Il bianco e il nero #11: Frances Farmer, la ribelle

"She'll come back as fire, to burn all the liars, and leave a blanket of ash on the ground" Nirvana - Frances Farmer Will Have Her Revenge On Seattle.

Ai più questo nome non dirà assolutamente nulla. A pochi, fans di una nota band grunge di Seattle, dirà qualcosina. A pochissimi verrà in mente quell'attrice degli anni 30-40 con pochissimi ruoli al cinema e alla cui vita venne dedicato un film nel 1982 con una strepitosa Jessica Lange, intitolato appunto Frances.
E allora perchè parlarne o dedicarle un intero numero? Perchè lei e non tante altre? Perchè anche se nessuno la conosce, come fosse passata sotto una damnatio memoriae, ha avuto una vita tipica da diva hollywoodiana. Un inizio in giovane età sfolgorante, tanti ammiratori per tutta l'America, una carriera anche a teatro, a Broadway, diversi matrimoni, problemi con la droga e l'alcolismo, un accusa di essere comunista, un internamento a base di elettroshock e un grande tentativo di ritorno, seppur per poco tempo, causa morte prematura. 
Per molte attrici la carriera raggiunge il suo apice quando arrivi a Hollywood e li diventi famosa. Eppure per lei era tutto il contrario. Incapace di stare alle regole impostele, di comportarsi sempre in maniera politically correct o di badare a quello che la gente può pensare. Un breve e sentito ricordo di una donna protagonista di una tragedia continua, la sua vita. 

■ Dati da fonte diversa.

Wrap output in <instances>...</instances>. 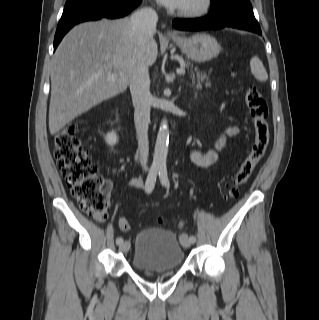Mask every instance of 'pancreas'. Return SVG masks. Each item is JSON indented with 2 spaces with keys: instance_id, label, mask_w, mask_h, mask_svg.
<instances>
[{
  "instance_id": "obj_1",
  "label": "pancreas",
  "mask_w": 319,
  "mask_h": 320,
  "mask_svg": "<svg viewBox=\"0 0 319 320\" xmlns=\"http://www.w3.org/2000/svg\"><path fill=\"white\" fill-rule=\"evenodd\" d=\"M182 64L187 68L191 67L193 69V65L188 61H183ZM194 72H196V76H197V79H198L199 82L200 81L201 82H205L206 86L210 85L209 77L207 76V74L205 72H199L196 67L194 68ZM194 72H192L193 78L195 77V73Z\"/></svg>"
}]
</instances>
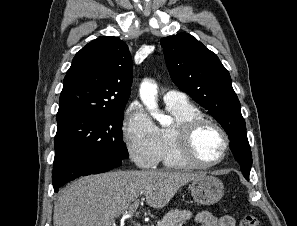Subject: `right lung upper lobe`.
<instances>
[{
  "instance_id": "cb5924a9",
  "label": "right lung upper lobe",
  "mask_w": 297,
  "mask_h": 226,
  "mask_svg": "<svg viewBox=\"0 0 297 226\" xmlns=\"http://www.w3.org/2000/svg\"><path fill=\"white\" fill-rule=\"evenodd\" d=\"M132 78L131 54L122 40L111 36L93 40L75 55L66 73L57 120L124 111Z\"/></svg>"
}]
</instances>
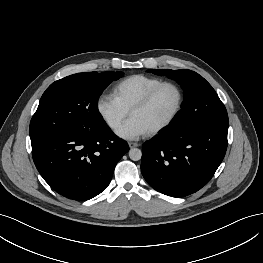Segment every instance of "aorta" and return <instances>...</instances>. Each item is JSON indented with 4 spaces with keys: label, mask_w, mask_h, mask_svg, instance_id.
<instances>
[{
    "label": "aorta",
    "mask_w": 263,
    "mask_h": 263,
    "mask_svg": "<svg viewBox=\"0 0 263 263\" xmlns=\"http://www.w3.org/2000/svg\"><path fill=\"white\" fill-rule=\"evenodd\" d=\"M129 157H130V159L133 160V161H138V160H140L141 157H142V152H141V150L138 149V148H131V149L129 150Z\"/></svg>",
    "instance_id": "1"
}]
</instances>
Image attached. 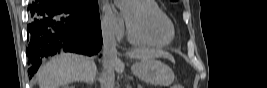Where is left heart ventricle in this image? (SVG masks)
I'll list each match as a JSON object with an SVG mask.
<instances>
[{"mask_svg": "<svg viewBox=\"0 0 267 88\" xmlns=\"http://www.w3.org/2000/svg\"><path fill=\"white\" fill-rule=\"evenodd\" d=\"M125 14L135 26L162 32L164 35L168 34V28L166 26H161L158 22L153 20L147 12L142 9H138L132 3L126 7Z\"/></svg>", "mask_w": 267, "mask_h": 88, "instance_id": "obj_1", "label": "left heart ventricle"}]
</instances>
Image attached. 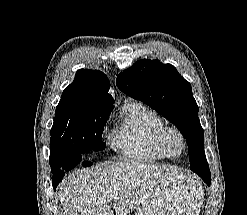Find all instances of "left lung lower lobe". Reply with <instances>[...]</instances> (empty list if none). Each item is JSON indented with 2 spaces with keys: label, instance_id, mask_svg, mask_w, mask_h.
<instances>
[{
  "label": "left lung lower lobe",
  "instance_id": "left-lung-lower-lobe-1",
  "mask_svg": "<svg viewBox=\"0 0 247 215\" xmlns=\"http://www.w3.org/2000/svg\"><path fill=\"white\" fill-rule=\"evenodd\" d=\"M192 171L195 172L196 174H198L207 185H210V183H211V173H210L207 161L202 162L200 164V166H197Z\"/></svg>",
  "mask_w": 247,
  "mask_h": 215
}]
</instances>
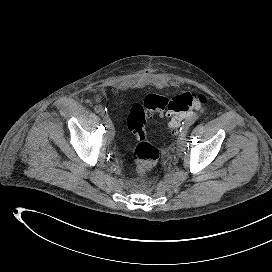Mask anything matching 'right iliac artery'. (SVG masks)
I'll list each match as a JSON object with an SVG mask.
<instances>
[{
	"mask_svg": "<svg viewBox=\"0 0 272 272\" xmlns=\"http://www.w3.org/2000/svg\"><path fill=\"white\" fill-rule=\"evenodd\" d=\"M94 110L102 117L105 115V109L102 106H95Z\"/></svg>",
	"mask_w": 272,
	"mask_h": 272,
	"instance_id": "82829eb1",
	"label": "right iliac artery"
}]
</instances>
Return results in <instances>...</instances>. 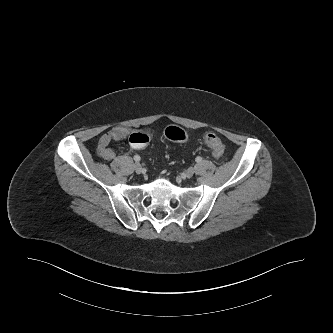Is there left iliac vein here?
I'll use <instances>...</instances> for the list:
<instances>
[{"instance_id": "1", "label": "left iliac vein", "mask_w": 333, "mask_h": 333, "mask_svg": "<svg viewBox=\"0 0 333 333\" xmlns=\"http://www.w3.org/2000/svg\"><path fill=\"white\" fill-rule=\"evenodd\" d=\"M195 173V169L193 167H190L186 170V177L191 178Z\"/></svg>"}]
</instances>
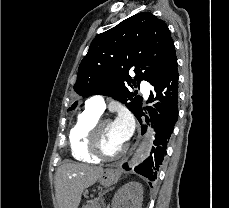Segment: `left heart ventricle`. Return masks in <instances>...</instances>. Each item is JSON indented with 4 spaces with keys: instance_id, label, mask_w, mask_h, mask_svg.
<instances>
[{
    "instance_id": "1",
    "label": "left heart ventricle",
    "mask_w": 229,
    "mask_h": 208,
    "mask_svg": "<svg viewBox=\"0 0 229 208\" xmlns=\"http://www.w3.org/2000/svg\"><path fill=\"white\" fill-rule=\"evenodd\" d=\"M100 131L103 137L100 139L101 152H117L126 144L116 132L113 123L104 124ZM107 156H110V153H107Z\"/></svg>"
}]
</instances>
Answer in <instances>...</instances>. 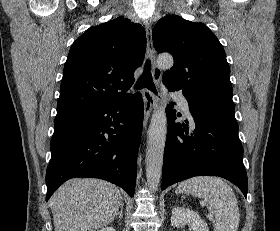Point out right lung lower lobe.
<instances>
[{
  "mask_svg": "<svg viewBox=\"0 0 280 231\" xmlns=\"http://www.w3.org/2000/svg\"><path fill=\"white\" fill-rule=\"evenodd\" d=\"M142 123L141 94L55 120L46 201L74 177L107 180L133 197Z\"/></svg>",
  "mask_w": 280,
  "mask_h": 231,
  "instance_id": "98d812e1",
  "label": "right lung lower lobe"
}]
</instances>
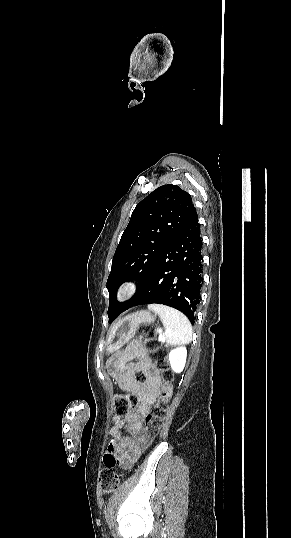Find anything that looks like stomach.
I'll list each match as a JSON object with an SVG mask.
<instances>
[{"label":"stomach","mask_w":291,"mask_h":538,"mask_svg":"<svg viewBox=\"0 0 291 538\" xmlns=\"http://www.w3.org/2000/svg\"><path fill=\"white\" fill-rule=\"evenodd\" d=\"M155 316L148 311H139L118 320L110 329L107 340V352L116 353L135 335L140 324H151Z\"/></svg>","instance_id":"1"}]
</instances>
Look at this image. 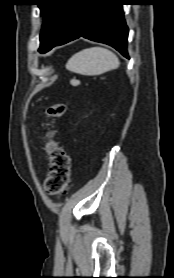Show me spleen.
Here are the masks:
<instances>
[{
    "instance_id": "obj_1",
    "label": "spleen",
    "mask_w": 174,
    "mask_h": 278,
    "mask_svg": "<svg viewBox=\"0 0 174 278\" xmlns=\"http://www.w3.org/2000/svg\"><path fill=\"white\" fill-rule=\"evenodd\" d=\"M119 64L118 57L110 50L91 47L74 54L68 60L66 68L73 73L94 76L116 69Z\"/></svg>"
}]
</instances>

La prima volta che passa agli "onori" della cronaca è il 1931, quando, 16enne, partecipa a un concorso  letterario indetto dalla sua scuola e si aggiudica il premio di ben 100 dollari. Vince con il suo "God dies" in cui afferma che Dio è inutile in quanto morto, un testo profondamente influenzato da Nietzsche, una delle sue letture preferite. In seguito a attacchi e insulti, minacce, risponde di non essere atea, ma bensì agnostica e di aver scritto tutto di proprio pugno, senza che qualche anarchico, o peggio, le abbia dettato cosa scrivere. I campagnoli non capiscono la differenza e continuano a augurarle un viaggio pagato all'inferno. Solo i genitori supportano la sua particolare visione del mondo e la sua indipendenza.
Siccome siamo in un forte clima di paura per il sovietico, mai del tutto svanita in America, il collegamento atea = comunista viene fatto velocemente, supportato dall'amicizia del padre di Frances, un avvocato di basso profilo, con un certo Kaminski, leader di qualche gruppo, non sovversivo, sinistroide locale e la successiva amicizia di Frances con Harry York, un militante.
Ma questo è un piccolo legame che verrà ingigantito in seguito. Per pagarsi l'università si trova ben tre lavori. Maschera al cinema, cameriera e contadina. Frequenta quindi la University of Washington, dipartimento artistico, recitazione più precisamente. Si appassiona al teatro e soprattutto agli autori russi. Nella piece Zio Vanya è la più applaudita.
Ancora una volta, partecipa e vince un concorso, questa volta indetto da un giornale di sinistra, The Voice of Action il cui premio è un viaggio a Mosca. Non vede l'ora di andarci, di visitare soprattutto il Teatro d'Arte Moscovita e al ritorno di fermarsi a New York, per sempre, e calcare i palcoscenici di Broadway. I suoi intenti sono quindi ben lontani da un volontario indottrinamento in madre Russia.
La madre si oppone tenacemente. Un conto è una vaga accusa di comunsimo e un conto è addirittura essere felici di andare dai sovietici, in casa loro, con il rischio di non tornare più. Non serve a frenarla, è già in volo.